Developing countries helped to counter the negative trend in developed countries. In particular, Asia/Pacific (excluding Japan) (APeJ) led the way with 10 percent year-over-year page growth.
IDC expects worldwide page volume to remain flat for the 2013-2017 forecast period. In addition, APeJ is expected to displace the US for the highest share of page volume by 2015. China and India are expected to be the major growth countries in the APeJ region.
From a technology perspective, monochrome laser will continue to have the largest share of pages across the forecast period. Mono laser’s installed base is forecast to grow, but pages are forecast to decline due to falling average monthly print volume (AMPV).
Colour laser has a small portion of the installed base and total pages, but it has the best outlook. For colour laser, both the installed base and pages are forecast to grow, mainly because of colour laser multifunction printers (MFPs). Colour laser page growth will also be restrained by falling AMPVs. Inkjet’s installed base and pages are forecast to decline through 2017. Inkjet comprises the majority of the installed base, but a tiny minority of pages.
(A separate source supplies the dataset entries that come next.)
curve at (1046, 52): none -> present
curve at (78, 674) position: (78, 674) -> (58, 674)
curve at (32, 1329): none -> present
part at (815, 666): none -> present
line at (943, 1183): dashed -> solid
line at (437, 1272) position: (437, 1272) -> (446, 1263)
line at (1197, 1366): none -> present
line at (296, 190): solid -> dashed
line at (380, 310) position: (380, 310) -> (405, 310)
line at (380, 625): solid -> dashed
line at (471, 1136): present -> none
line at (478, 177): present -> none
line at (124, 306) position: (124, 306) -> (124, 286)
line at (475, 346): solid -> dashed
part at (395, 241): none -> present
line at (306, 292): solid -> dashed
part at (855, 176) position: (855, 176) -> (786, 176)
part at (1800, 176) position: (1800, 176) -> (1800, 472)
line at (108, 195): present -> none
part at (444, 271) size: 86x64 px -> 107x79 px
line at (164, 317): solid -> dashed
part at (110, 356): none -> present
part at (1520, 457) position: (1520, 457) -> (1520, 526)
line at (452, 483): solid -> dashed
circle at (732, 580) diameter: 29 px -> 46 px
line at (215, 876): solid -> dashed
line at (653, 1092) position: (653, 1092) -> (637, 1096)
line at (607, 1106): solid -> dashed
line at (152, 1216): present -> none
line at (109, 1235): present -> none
HP retained the number one position for overall worldwide page share in 2012. Canon and Xerox retained the number two and three rankings in worldwide page share. While most rankings remain unchanged, there were some notable findings. HP, driven by an increase in MFPs in its product mix, displaced Xerox as the leader in the colour laser segment. In addition, Samsung, driven by increased shipments, broke into the top 3 A4 Mono MFP page position, displacing Xerox.